Just ran across this article...

http://www.starzuncut.com/2011/06/1...ardo-pics-damaged-destroyed-wrong-gas-photos/





















> Hey StarzUncut,​ I follow *Bam Margera* on Twitter and just read that his friend Cleveland ruined his $250,000 Lamborghini Gallardo
> 
> 
> 
> ...


----------



## scott_0 (Dec 22, 2010)

atleast the guy didnt hack a sunroof in it while he had it :laugh:


----------



## PSU (May 15, 2004)

scott_0 said:


> atleast the guy didnt hack a sunroof in it while he had it :laugh:


LOL. He probably would have, but you can't do what's already been done.


----------



## SKNKWRX (Sep 27, 1999)

I hate that car good riddance.


----------



## PSU (May 15, 2004)

SKNKWRX said:


> I hate that car good riddance.


Why?


----------



## 20thAEguy (Nov 21, 2003)

The diesel nozle shouldn't of even fit into the fill tube.


----------



## SKNKWRX (Sep 27, 1999)

PSU said:


> Why?


I guess what I dont like is Jackass, They put lame scissor doors on it cut a hole in the roof and it is generally abused and neglected.
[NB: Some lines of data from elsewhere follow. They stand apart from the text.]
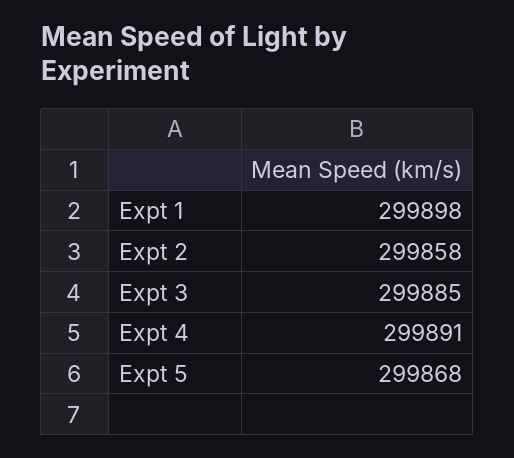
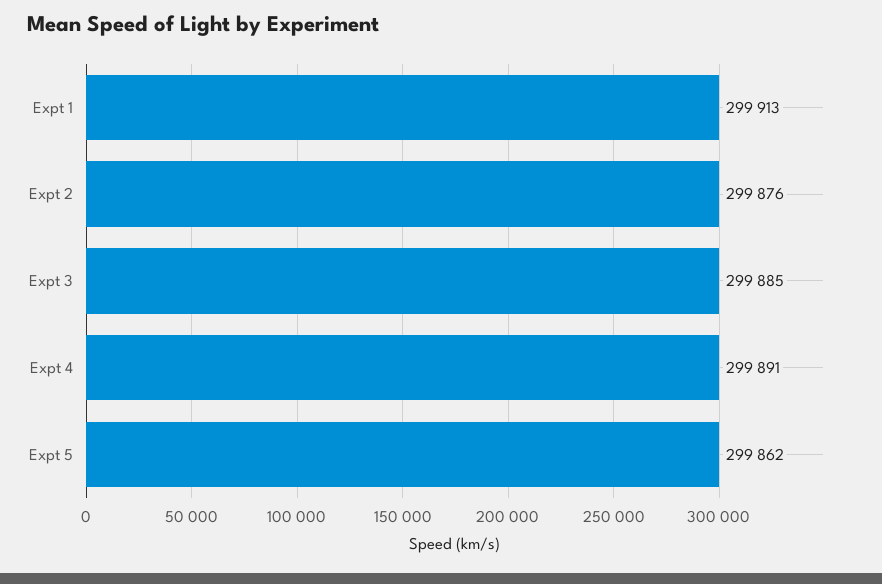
  {
-   "Expt 1": 299898,
+   "Expt 1": 299913,
-   "Expt 2": 299858,
+   "Expt 2": 299876,
    "Expt 3": 299885,
    "Expt 4": 299891,
-   "Expt 5": 299868
+   "Expt 5": 299862
  }

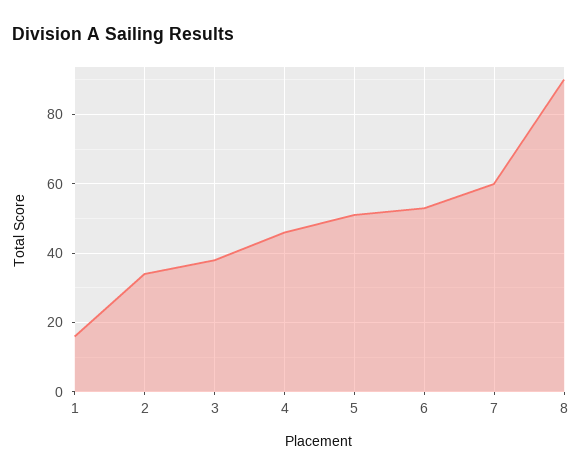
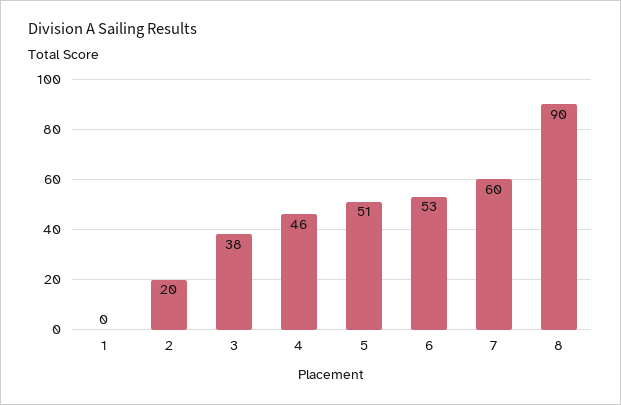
  {
-   "1": 15,
+   "1": 0,
-   "2": 35,
+   "2": 20,
    "3": 38,
    "4": 46,
    "5": 51,
    "6": 53,
    "7": 60,
    "8": 90
  }

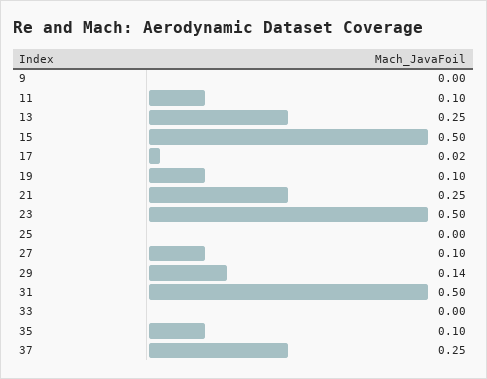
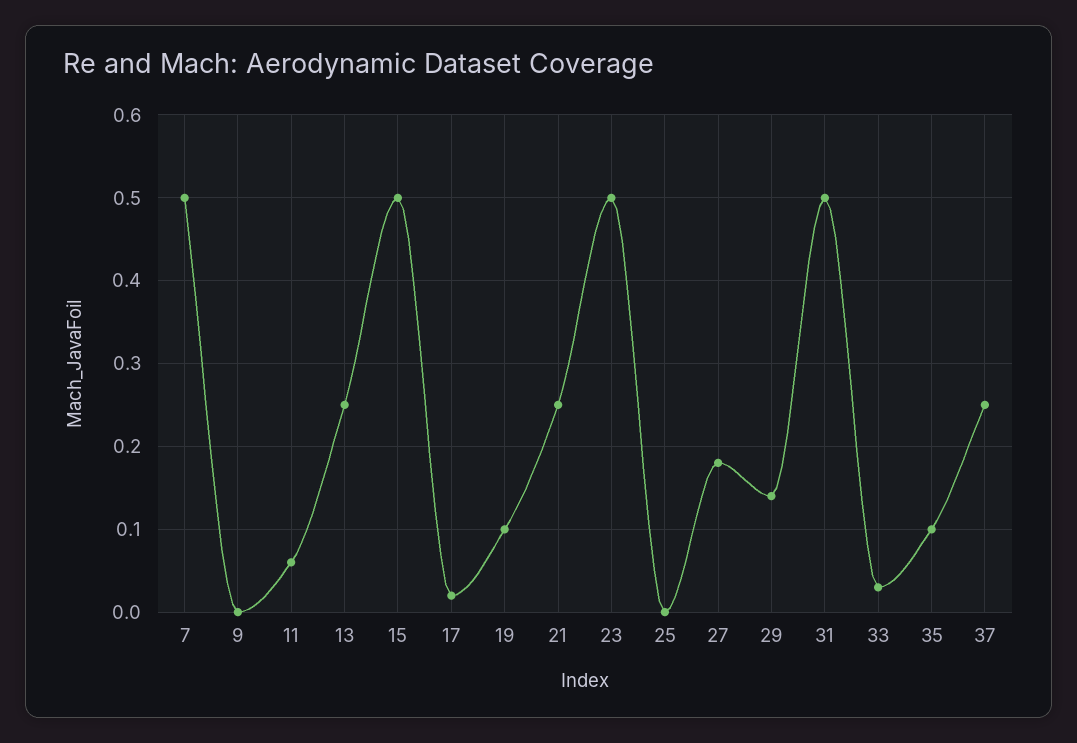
  {
    "9": 0,
-   "11": 0.1,
+   "11": 0.06,
    "13": 0.25,
    "15": 0.5,
    "17": 0.02,
    "19": 0.1,
    "21": 0.25,
    "23": 0.5,
    "25": 0,
-   "27": 0.1,
+   "27": 0.18,
    "29": 0.14,
    "31": 0.5,
-   "33": 0,
+   "33": 0.03,
    "35": 0.1,
-   "37": 0.25
+   "37": 0.25,
+   "7": 0.5
  }

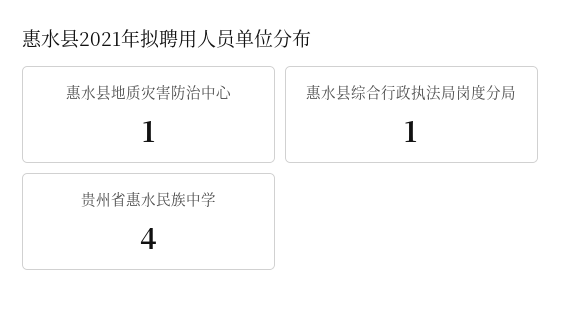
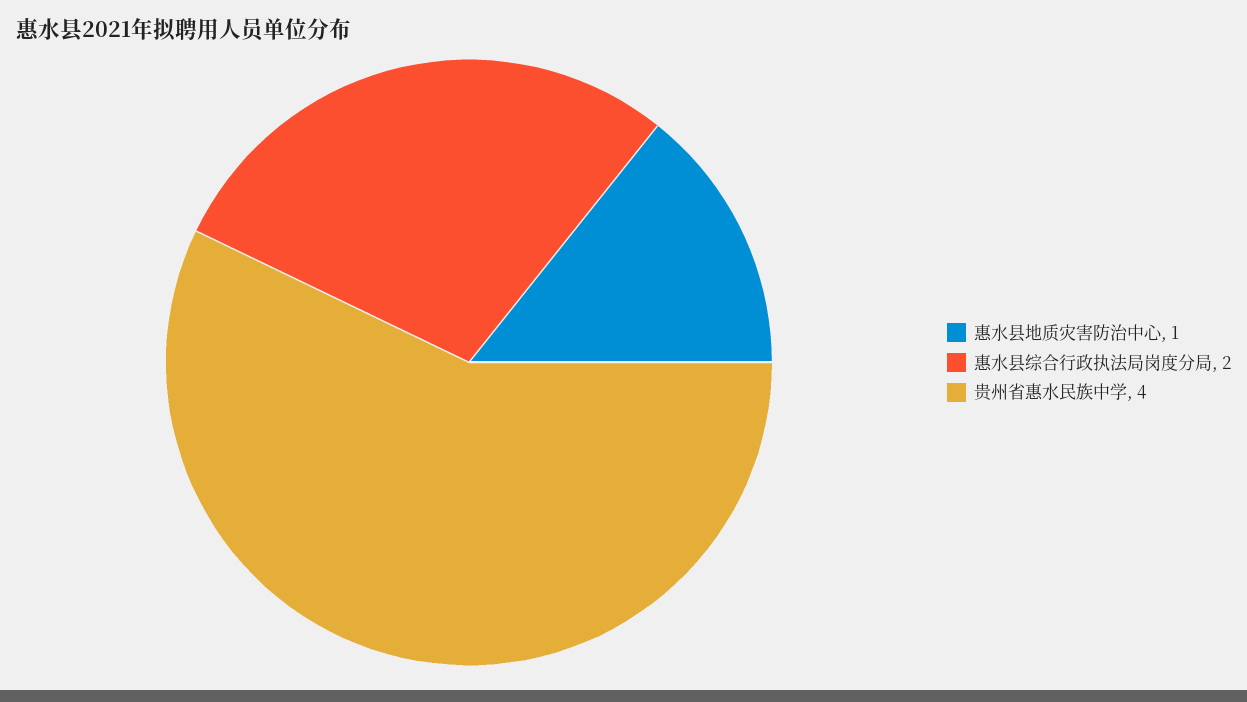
  {
    "惠水县地质灾害防治中心": 1,
-   "惠水县综合行政执法局岗度分局": 1,
+   "惠水县综合行政执法局岗度分局": 2,
    "贵州省惠水民族中学": 4
  }

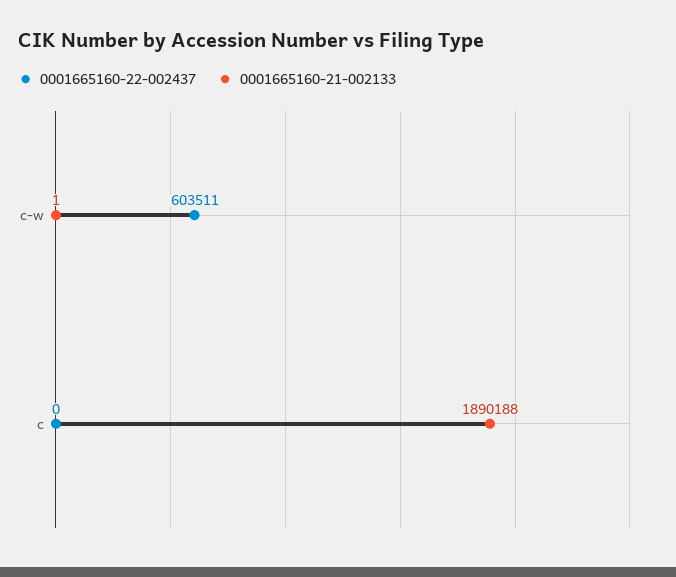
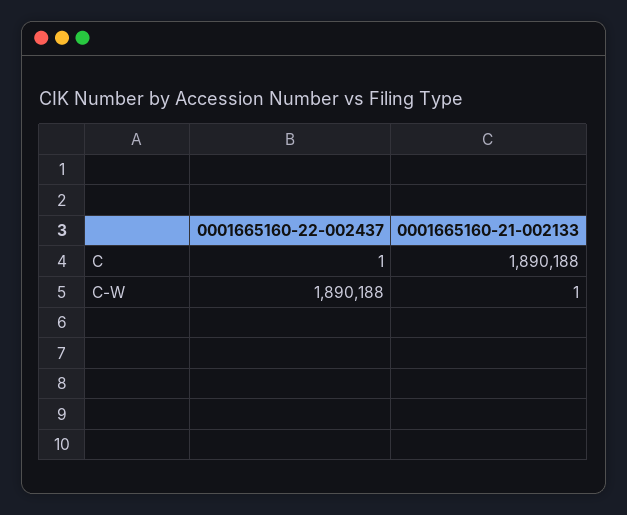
  {
    "0001665160-22-002437": {
-     "c-w": 603511,
+     "c-w": 1890188,
-     "c": 0
+     "c": 1
    },
    "0001665160-21-002133": {
      "c-w": 1,
      "c": 1890188
    }
  }

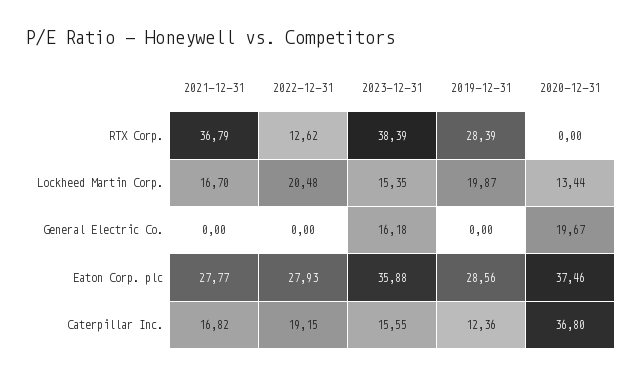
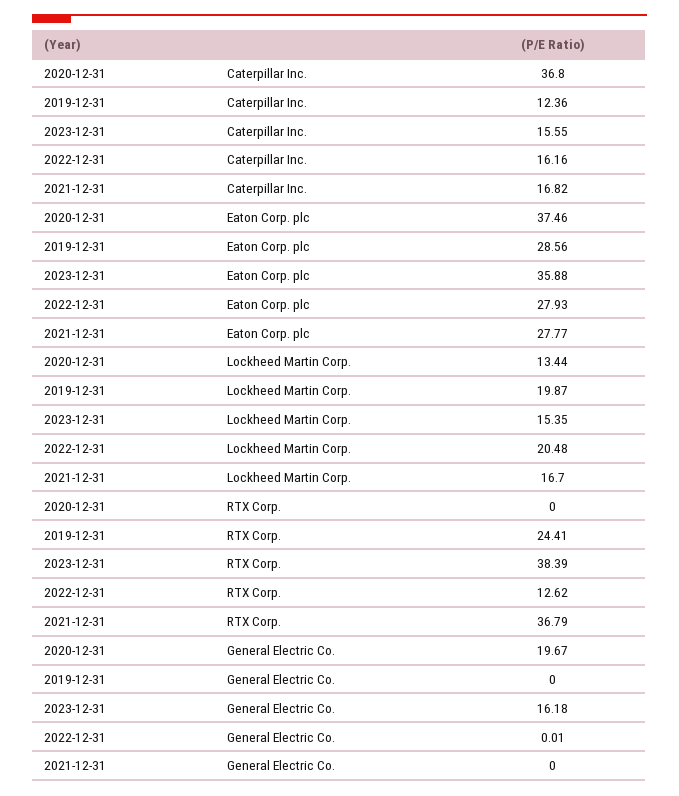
  {
    "2021-12-31": {
      "RTX Corp.": 36.79,
      "Lockheed Martin Corp.": 16.7,
      "General Electric Co.": 0,
      "Eaton Corp. plc": 27.77,
      "Caterpillar Inc.": 16.82
    },
    "2022-12-31": {
      "RTX Corp.": 12.62,
      "Lockheed Martin Corp.": 20.48,
-     "General Electric Co.": 0,
+     "General Electric Co.": 0.01,
      "Eaton Corp. plc": 27.93,
-     "Caterpillar Inc.": 19.15
+     "Caterpillar Inc.": 16.16
    },
    "2023-12-31": {
      "RTX Corp.": 38.39,
      "Lockheed Martin Corp.": 15.35,
      "General Electric Co.": 16.18,
      "Eaton Corp. plc": 35.88,
      "Caterpillar Inc.": 15.55
    },
    "2019-12-31": {
-     "RTX Corp.": 28.39,
+     "RTX Corp.": 24.41,
      "Lockheed Martin Corp.": 19.87,
      "General Electric Co.": 0,
      "Eaton Corp. plc": 28.56,
      "Caterpillar Inc.": 12.36
    },
    "2020-12-31": {
      "RTX Corp.": 0,
      "Lockheed Martin Corp.": 13.44,
      "General Electric Co.": 19.67,
      "Eaton Corp. plc": 37.46,
      "Caterpillar Inc.": 36.8
    }
  }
They are abusing a car for TV ratings. I also feel the diesel was an intentional bit for publicity.


----------



## vwbeaner (Jun 4, 2007)

some people are retards


----------



## PP-93VR6-T (Apr 29, 2008)

****ing retard!! I'll take it off his hads to fix!! **** he is rich and won't miss it. 


---
I am here: http://maps.google.com/maps?ll=36.579976,-87.431242


----------



## TTurboNegro (Mar 9, 2007)

He should give it away and someone could have a $45k Gallardo


----------



## Jetta30 (Sep 5, 2011)

Not a fan of the color, but this looks like a publicity stunt. I mean those guys arent exactly geniuses, but come on, anyone knows not to put Diesel into a Lambo!


----------



## Tommygunsaf (Jun 3, 2010)

Well they don't really take car of much of anything they do have so I am not surprised! :laugh:


----------